Wyrównana premierowa odsłona przyniosła tylko jedną bramkę. Tuż przed jej końcem dograną z rzutu rożnego futbolówkę klatką piersiową przyjął Paweł Machura, następnie bez namysłu uderzył z powietrza na tyle mocno i precyzyjnie, że bramkarz zespołu ERA Pack Chrudim nie miał szans na skuteczną interwencję. Gola poprzedziło kilka ciekawych akcji z obu stron. Nieznaczną przewagę posiadali przyjezdni, ale to „biało-zieloni” atakowali groźniej. Sytuacji sam na sam nie wykorzystali Andrzej Szłapa i Michał Marek, brazylijski golkiper Olinho nie dał się zaskoczyć.

Na początku drugiej części gry mistrz Czech doprowadził od wyrównania.
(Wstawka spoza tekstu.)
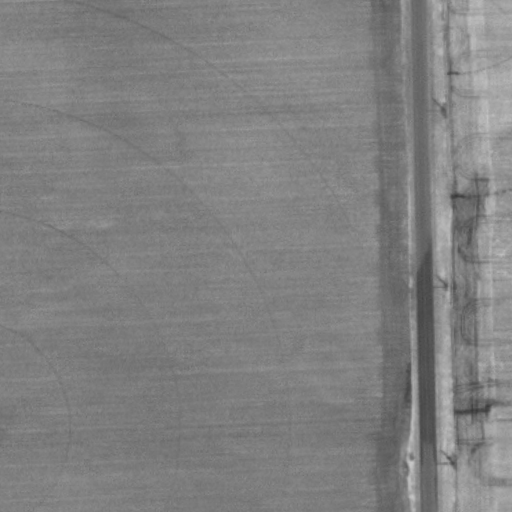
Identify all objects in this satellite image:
crop: (482, 247)
road: (420, 256)
crop: (192, 257)
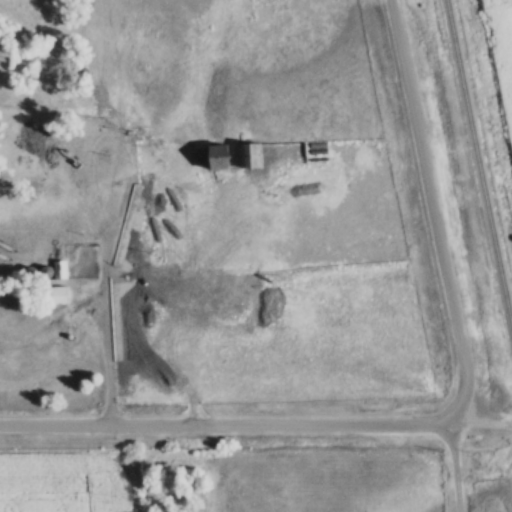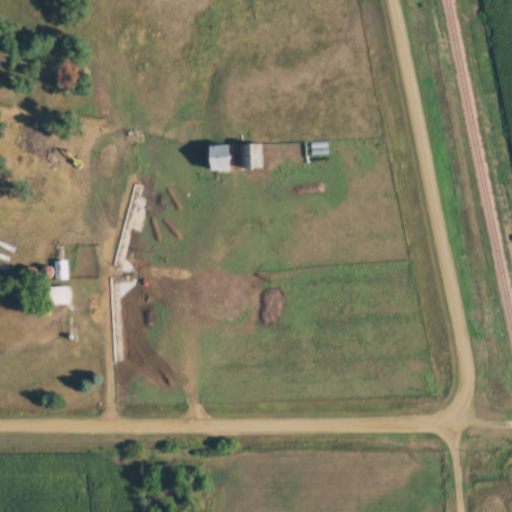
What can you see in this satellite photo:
building: (251, 155)
building: (252, 157)
building: (215, 158)
railway: (480, 159)
road: (433, 208)
building: (60, 271)
road: (106, 272)
building: (62, 296)
road: (480, 422)
road: (226, 426)
road: (455, 463)
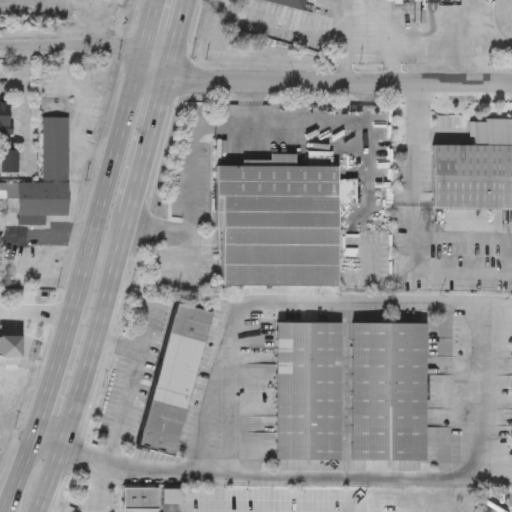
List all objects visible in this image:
building: (289, 3)
road: (502, 18)
road: (342, 33)
road: (344, 40)
road: (89, 42)
road: (20, 69)
road: (341, 80)
road: (80, 111)
building: (5, 118)
building: (5, 118)
road: (336, 127)
building: (54, 149)
building: (54, 150)
road: (192, 156)
building: (8, 163)
building: (9, 163)
building: (475, 168)
building: (473, 171)
building: (37, 199)
building: (37, 199)
building: (274, 221)
building: (273, 225)
road: (414, 227)
road: (463, 237)
road: (94, 258)
road: (124, 258)
road: (360, 301)
road: (495, 303)
road: (39, 313)
road: (144, 331)
building: (173, 378)
building: (172, 382)
road: (128, 389)
building: (306, 390)
building: (386, 391)
building: (304, 393)
building: (384, 394)
road: (273, 472)
road: (100, 487)
building: (167, 495)
building: (136, 497)
building: (169, 498)
building: (137, 500)
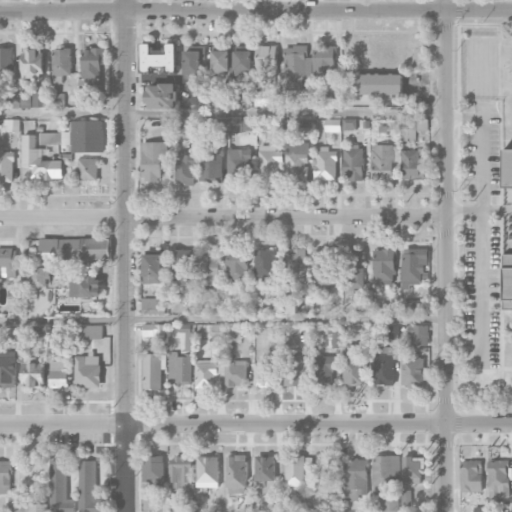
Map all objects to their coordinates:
road: (256, 13)
building: (158, 57)
building: (6, 61)
building: (193, 61)
building: (266, 61)
building: (219, 62)
building: (242, 62)
building: (324, 62)
building: (32, 63)
building: (61, 64)
building: (92, 66)
building: (294, 68)
road: (172, 78)
building: (380, 84)
building: (161, 96)
building: (333, 98)
building: (33, 99)
building: (12, 100)
building: (218, 102)
road: (223, 113)
building: (235, 124)
building: (349, 124)
building: (332, 125)
building: (412, 127)
building: (305, 128)
building: (78, 137)
building: (153, 160)
building: (39, 161)
building: (269, 161)
building: (296, 162)
building: (382, 162)
building: (410, 163)
building: (239, 164)
building: (324, 164)
building: (353, 164)
building: (6, 165)
building: (212, 165)
building: (185, 168)
building: (507, 168)
building: (507, 168)
building: (88, 169)
road: (464, 211)
road: (223, 216)
road: (482, 241)
building: (73, 249)
road: (124, 255)
road: (446, 256)
building: (8, 262)
building: (321, 263)
building: (210, 265)
building: (295, 265)
building: (182, 266)
building: (237, 266)
building: (383, 267)
building: (413, 267)
building: (152, 268)
building: (265, 268)
building: (354, 268)
building: (40, 276)
building: (507, 281)
building: (507, 281)
building: (85, 284)
building: (153, 305)
building: (412, 306)
road: (223, 317)
building: (153, 330)
building: (91, 331)
building: (39, 332)
building: (391, 332)
building: (418, 335)
road: (464, 340)
building: (354, 365)
building: (383, 366)
building: (7, 367)
building: (180, 368)
building: (296, 370)
building: (88, 371)
building: (152, 371)
building: (323, 371)
building: (412, 371)
building: (32, 373)
building: (209, 373)
building: (235, 373)
building: (59, 374)
building: (263, 374)
road: (256, 423)
building: (265, 468)
building: (412, 470)
building: (154, 471)
building: (180, 472)
building: (207, 472)
building: (297, 473)
building: (236, 474)
building: (470, 476)
building: (5, 477)
building: (355, 478)
building: (498, 478)
building: (384, 482)
building: (59, 487)
building: (89, 487)
building: (15, 499)
building: (38, 508)
building: (479, 509)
Krystiana Brzenka z bliska pokonał Kilmer, kolejny zawodnik ERA Pack rodem z kraju kawy. Jakość „parkietowych” poczynań po przerwie nieco spadła, klarownych sytuacji strzeleckich było mniej. Sporo emocji dostarczyła natomiast ostatnia minuta test-pojedynku. Gospodarze stanęli przed szansą na objecie prowadzenia, Artur Popławski nie wykorzystał jednak przedłużonego rzutu karnego. Co nie udało się drużynie Rekordu, stało się faktem z udziałem zespołu z Chrudima. Matej Slovacek tuż przed końcem zdobył bramkę na wagę wygranej.

Porażka z najlepszą drużyną naszych południowych sąsiadów była pierwszą odniesioną przez „rekordzistów” podczas trwającego okresu przygotowawczego. Szansa na rewanż już jutro w hali pod Dębowcem. Początek meczu z Czechami o 16:15.

Rekord Bielsko-Biała – ERA-Pack Chrudim 1:2 (1:0) 1:0 Machura (20') 1:1 Kilmer (23') 1:2 Slovacek (40')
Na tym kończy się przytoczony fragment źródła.